Mnyaa Habib Mohamed is still inconvenienced by the same challenge he faced three years ago: he cannot buy or pay for goods and services using local currencies in the East African Community (EAC) member countries.
This MP from Tanzania is a member of the East African legislative Assembly (EALA) – the Parliament of the EAC. Tanzania is one of the seven EAC Member States, along with Burundi, Democratic Republic of Congo, Kenya, Rwanda, South Sudan, and Uganda.
He shared his frustration on Wednesday, November 2, in Kigali, during an EALA session that was debating on the Report of its Committee on Legal, Rules and Privileges on the East African Community Surveillance, Compliance and Enforcement Commission Bill, 2022.
This is one of the four institutions expected to carry out much of the preparatory work for the creation of the EAC Monetary Union.
According to the Road Map adopted by the Council for the Establishment of the EAC Monetary Union, this Commission was supposed to be established by 2018.
The other three institutions are the East African Monetary Institute (EAMI), the EAC Financial Services Commission; and the EAC Statistics Commission.

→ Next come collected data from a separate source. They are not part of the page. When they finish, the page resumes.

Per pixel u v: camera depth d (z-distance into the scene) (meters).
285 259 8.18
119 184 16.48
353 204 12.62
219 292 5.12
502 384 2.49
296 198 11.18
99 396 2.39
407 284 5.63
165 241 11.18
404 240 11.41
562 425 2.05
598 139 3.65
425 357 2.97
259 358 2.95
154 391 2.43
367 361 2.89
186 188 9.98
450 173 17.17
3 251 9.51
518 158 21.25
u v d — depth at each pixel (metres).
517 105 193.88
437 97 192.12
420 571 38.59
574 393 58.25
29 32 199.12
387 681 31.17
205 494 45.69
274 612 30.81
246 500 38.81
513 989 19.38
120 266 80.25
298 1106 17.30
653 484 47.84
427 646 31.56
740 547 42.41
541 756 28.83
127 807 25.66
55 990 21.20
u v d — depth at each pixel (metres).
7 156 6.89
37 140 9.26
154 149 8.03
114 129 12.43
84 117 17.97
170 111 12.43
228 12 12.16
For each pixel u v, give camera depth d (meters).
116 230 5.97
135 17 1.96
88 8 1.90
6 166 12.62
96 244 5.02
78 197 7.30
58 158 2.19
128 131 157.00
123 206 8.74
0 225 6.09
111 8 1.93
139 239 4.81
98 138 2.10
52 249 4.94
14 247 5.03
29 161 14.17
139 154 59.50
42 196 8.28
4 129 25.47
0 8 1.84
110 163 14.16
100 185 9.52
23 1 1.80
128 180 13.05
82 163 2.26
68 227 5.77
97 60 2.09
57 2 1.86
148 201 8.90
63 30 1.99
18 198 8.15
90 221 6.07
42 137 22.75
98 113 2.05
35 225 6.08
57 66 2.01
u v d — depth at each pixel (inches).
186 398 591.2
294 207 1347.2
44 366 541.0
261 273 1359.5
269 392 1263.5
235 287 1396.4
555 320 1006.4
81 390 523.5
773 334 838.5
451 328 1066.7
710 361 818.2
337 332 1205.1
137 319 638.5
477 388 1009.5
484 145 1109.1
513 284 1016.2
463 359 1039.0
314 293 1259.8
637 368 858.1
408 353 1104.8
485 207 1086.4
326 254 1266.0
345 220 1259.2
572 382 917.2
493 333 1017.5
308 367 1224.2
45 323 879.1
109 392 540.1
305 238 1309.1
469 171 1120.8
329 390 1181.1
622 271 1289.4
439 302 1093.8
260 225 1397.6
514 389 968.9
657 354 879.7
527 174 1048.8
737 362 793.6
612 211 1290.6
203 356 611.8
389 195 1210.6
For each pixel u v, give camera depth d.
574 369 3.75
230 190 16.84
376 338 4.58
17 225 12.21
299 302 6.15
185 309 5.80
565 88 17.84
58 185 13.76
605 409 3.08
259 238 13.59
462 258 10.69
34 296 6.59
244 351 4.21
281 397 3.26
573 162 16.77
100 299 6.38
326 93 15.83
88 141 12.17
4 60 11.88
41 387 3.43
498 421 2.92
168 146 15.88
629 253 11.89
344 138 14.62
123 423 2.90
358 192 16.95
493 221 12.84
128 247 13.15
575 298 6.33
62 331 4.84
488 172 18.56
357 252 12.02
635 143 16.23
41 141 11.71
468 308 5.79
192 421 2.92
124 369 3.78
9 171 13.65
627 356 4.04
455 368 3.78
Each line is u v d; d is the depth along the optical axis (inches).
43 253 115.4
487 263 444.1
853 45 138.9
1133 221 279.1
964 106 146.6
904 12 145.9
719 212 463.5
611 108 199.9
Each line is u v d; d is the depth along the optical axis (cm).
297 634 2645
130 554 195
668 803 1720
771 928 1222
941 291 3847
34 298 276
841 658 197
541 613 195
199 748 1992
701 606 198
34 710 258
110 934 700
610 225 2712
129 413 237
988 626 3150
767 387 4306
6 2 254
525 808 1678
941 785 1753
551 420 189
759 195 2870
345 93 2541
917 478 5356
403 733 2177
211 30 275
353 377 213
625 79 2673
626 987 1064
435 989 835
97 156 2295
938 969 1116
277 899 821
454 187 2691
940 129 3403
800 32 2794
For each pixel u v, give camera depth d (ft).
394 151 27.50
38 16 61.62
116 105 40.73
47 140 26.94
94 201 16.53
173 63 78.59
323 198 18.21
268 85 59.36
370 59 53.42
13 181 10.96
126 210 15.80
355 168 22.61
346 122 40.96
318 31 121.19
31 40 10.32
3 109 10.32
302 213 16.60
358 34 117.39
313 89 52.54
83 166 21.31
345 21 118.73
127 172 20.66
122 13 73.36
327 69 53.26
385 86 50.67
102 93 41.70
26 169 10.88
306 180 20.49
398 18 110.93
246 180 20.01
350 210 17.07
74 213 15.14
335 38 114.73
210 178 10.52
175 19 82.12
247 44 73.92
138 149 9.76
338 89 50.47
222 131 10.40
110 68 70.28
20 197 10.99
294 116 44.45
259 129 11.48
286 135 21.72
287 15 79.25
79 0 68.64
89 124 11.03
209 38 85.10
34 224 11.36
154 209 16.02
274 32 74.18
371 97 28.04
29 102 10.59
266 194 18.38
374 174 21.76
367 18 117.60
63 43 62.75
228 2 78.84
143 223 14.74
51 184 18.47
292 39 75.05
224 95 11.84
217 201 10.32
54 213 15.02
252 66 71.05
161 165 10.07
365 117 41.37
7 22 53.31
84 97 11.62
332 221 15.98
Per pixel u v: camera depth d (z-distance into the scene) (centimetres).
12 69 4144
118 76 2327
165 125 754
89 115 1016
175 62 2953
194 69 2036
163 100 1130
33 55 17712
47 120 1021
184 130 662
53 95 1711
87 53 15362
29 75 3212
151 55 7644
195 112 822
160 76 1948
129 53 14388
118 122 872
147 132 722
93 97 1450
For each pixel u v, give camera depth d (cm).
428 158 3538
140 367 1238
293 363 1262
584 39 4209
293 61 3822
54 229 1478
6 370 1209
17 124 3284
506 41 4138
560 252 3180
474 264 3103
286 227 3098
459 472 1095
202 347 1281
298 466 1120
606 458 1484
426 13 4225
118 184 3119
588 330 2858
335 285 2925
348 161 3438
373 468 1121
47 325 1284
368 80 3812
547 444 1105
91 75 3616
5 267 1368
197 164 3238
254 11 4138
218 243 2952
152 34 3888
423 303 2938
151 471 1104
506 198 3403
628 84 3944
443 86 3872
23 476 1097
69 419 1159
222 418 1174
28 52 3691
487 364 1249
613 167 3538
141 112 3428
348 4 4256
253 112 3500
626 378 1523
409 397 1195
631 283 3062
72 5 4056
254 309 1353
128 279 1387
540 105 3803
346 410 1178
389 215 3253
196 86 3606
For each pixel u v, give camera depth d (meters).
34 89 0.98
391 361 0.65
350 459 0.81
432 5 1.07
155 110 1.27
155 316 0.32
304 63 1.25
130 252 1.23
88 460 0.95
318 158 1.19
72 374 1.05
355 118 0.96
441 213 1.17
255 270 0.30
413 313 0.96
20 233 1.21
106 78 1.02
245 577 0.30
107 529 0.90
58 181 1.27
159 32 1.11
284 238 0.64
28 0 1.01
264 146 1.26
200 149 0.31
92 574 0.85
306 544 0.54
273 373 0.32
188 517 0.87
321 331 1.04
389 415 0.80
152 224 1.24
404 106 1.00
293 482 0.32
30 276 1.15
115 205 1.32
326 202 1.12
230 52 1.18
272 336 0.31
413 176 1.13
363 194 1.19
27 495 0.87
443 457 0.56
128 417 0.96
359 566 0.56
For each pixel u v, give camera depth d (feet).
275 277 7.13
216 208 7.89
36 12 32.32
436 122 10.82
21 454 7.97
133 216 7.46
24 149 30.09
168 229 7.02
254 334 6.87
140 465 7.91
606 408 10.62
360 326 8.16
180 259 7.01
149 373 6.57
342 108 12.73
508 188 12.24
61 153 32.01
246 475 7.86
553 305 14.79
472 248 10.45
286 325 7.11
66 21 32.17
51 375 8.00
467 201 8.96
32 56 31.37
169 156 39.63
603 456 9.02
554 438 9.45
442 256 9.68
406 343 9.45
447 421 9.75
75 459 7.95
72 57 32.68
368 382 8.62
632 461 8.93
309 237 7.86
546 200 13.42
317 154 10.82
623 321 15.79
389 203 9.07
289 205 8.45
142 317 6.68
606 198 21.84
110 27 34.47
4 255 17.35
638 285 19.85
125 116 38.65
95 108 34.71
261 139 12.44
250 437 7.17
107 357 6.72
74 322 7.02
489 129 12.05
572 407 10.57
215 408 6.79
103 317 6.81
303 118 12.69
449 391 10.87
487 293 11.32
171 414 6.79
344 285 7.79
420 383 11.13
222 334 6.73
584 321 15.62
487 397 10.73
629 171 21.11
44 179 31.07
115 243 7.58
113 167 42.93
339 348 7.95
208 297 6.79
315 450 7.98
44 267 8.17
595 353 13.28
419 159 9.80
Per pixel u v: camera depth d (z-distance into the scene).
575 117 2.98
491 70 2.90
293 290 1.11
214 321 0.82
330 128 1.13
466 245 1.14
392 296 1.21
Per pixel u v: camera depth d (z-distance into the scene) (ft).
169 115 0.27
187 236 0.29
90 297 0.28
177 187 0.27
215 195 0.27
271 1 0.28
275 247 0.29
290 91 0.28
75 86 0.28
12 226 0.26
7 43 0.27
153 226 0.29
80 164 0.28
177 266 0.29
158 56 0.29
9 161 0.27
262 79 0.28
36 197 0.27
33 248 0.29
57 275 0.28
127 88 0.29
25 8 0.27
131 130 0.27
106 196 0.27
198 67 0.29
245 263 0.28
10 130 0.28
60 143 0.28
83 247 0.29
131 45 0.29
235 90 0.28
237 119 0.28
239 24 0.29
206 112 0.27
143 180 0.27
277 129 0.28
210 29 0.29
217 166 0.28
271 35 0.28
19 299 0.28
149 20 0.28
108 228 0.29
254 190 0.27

Mohamed is one of the many EAC citizens who are suffering the effects of the delayed implementation of the region’s preparatory policies prior to achieving a monetary union by 2024.
"Three years ago, I was at Nairobi Airport, and I wanted to change South Sudan pounds; it was rejected in forex bureaus, ... I did not succeed,” he said.
A similar case, he said, occurred last month when he was at Nairobi Airport.
"I wanted to change Burundian francs to Kenyan shillings but it was not possible in all forex bureaus – I went to three at the Airport,” he revealed.
Also, he said that this week, he was unable to purchase products in Rwanda using Tanzanian shillings.
"Two days ago, here in Rwanda, I went to the supermarket, I took my Tanzanian shilling visa [card]; after buying a lot of things [collecting a lot of things to buy], it was rejected – it didn’t function I mean,” he said.
"But when I took my USD visa, then it worked, and I managed to buy all these things,” he added.
One would wonder what would happen in case he did not have the US Dollar-based digital payment tool.
"It is annoying that to date, what has been mentioned in the article five [of the EAC Monetary Union Protocol], for example, harmonise and coordinate their monetary and exchange rate policies; this has not been done at all,” he said, pointing out that they [EAC member countries] are lagging behind in terms of setting up the envisaged monetary union.
Need for a review of some requirements
The Protocol provides that, also as a prerequisite to the monetary union, the EAC Partner States should attain the macroeconomic convergence criteria specified in its Article 6 (2) and maintain the criteria for at least three consecutive years.
Those conditions that the Partner States undertake to attain include a ceiling on headline inflation overall (inflation considering the rise in prices of all the economy&039;s commodities, goods, and services) of 8 per cent; a ceiling on fiscal deficit, including grants of 3 per cent of Gross Domestic Product (GDP); a ceiling on gross public debt of 50 per cent of GDP in Net Present Value terms; and a [foreign] reserve cover of 4.5 months of imports.
MP Akol Rose Okullu from Uganda said that there is a need to review the convergence criteria, "because now as we speak, when you look at the requirements, I doubt that there is any country that satisfies the requirements for say, the debt equity ratio, the GDP per capita, the fiscal policies and others.”
"So, this is a red flag, definitely, that if you want to achieve the monetary union, and basing it on the convergence criteria as well as required by the Protocol, then it’s high time that the [EAC] Council [of Ministers] sits and sees how to make sure that the convergence criteria that we have now is reviewed in order to ensure that this Protocol is achieved,” she commented.